| Required action |
Only a slice of the listing below is wanted. Retype the lines from the one containing "thumb ip: (461, 128)" through the one containing "pinky tip: (535, 221)", exactly, both ends included.

| Provided material |
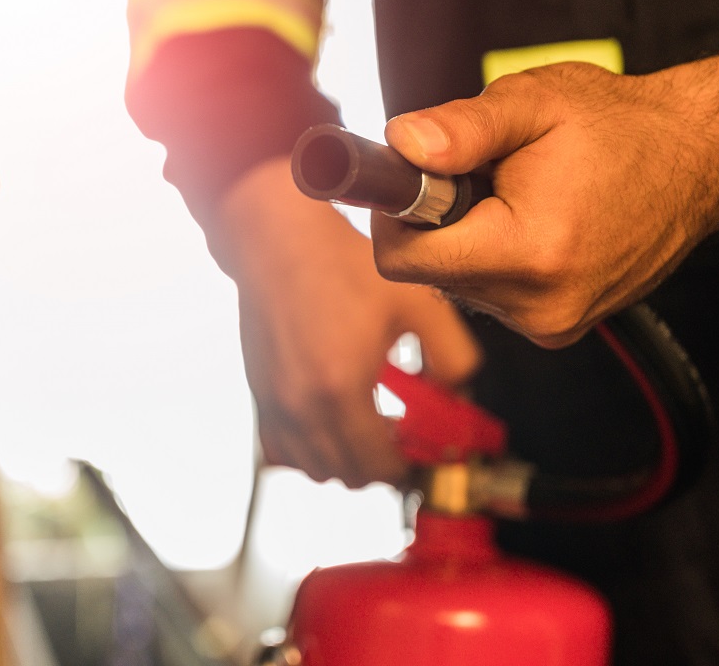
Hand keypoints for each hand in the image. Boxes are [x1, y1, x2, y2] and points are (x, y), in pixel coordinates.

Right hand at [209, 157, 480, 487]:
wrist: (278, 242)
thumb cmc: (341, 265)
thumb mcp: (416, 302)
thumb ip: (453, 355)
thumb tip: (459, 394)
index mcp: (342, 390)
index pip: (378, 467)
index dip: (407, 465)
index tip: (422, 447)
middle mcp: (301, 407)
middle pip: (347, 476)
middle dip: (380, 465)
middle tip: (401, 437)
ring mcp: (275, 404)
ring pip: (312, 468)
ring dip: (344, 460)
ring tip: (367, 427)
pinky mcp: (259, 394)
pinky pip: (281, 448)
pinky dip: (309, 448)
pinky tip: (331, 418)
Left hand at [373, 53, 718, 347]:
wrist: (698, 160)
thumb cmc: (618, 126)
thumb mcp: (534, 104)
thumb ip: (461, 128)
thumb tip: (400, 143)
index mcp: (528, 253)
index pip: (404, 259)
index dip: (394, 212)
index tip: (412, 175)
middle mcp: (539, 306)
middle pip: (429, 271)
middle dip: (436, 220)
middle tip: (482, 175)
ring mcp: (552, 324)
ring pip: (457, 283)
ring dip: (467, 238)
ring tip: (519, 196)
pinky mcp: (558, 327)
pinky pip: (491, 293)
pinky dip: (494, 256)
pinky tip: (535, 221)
---
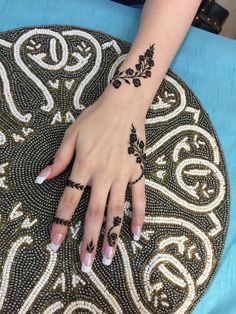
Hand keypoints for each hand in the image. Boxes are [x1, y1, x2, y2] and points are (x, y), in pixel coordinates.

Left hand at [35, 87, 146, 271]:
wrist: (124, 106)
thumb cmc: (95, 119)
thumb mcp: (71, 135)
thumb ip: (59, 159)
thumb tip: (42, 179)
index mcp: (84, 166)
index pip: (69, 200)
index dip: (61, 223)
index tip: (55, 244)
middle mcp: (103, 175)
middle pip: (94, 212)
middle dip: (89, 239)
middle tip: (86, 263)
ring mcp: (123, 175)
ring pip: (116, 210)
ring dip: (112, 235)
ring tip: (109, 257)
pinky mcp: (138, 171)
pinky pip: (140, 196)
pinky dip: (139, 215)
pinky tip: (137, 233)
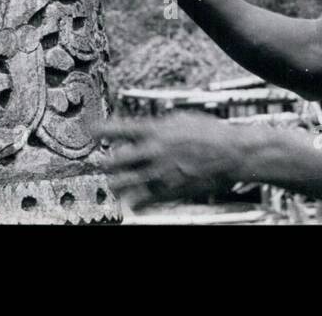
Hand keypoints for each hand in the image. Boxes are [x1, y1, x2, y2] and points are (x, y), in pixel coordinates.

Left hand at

| Solution for this problem |
thumb ip: (461, 128)
thumb tip: (400, 143)
index mcp: (528, 253)
index pip: (404, 259)
index dip: (394, 212)
index tip: (412, 175)
middle mcp: (539, 306)
middle pip: (429, 271)
middle dip: (436, 220)
middle tip: (482, 175)
ring mcp: (552, 324)
ring pip: (457, 283)
ring dip: (467, 238)
ring tip: (519, 196)
pinky mcp: (558, 327)
pinky pip: (491, 293)
pinky dip: (494, 256)
pinky tip: (535, 221)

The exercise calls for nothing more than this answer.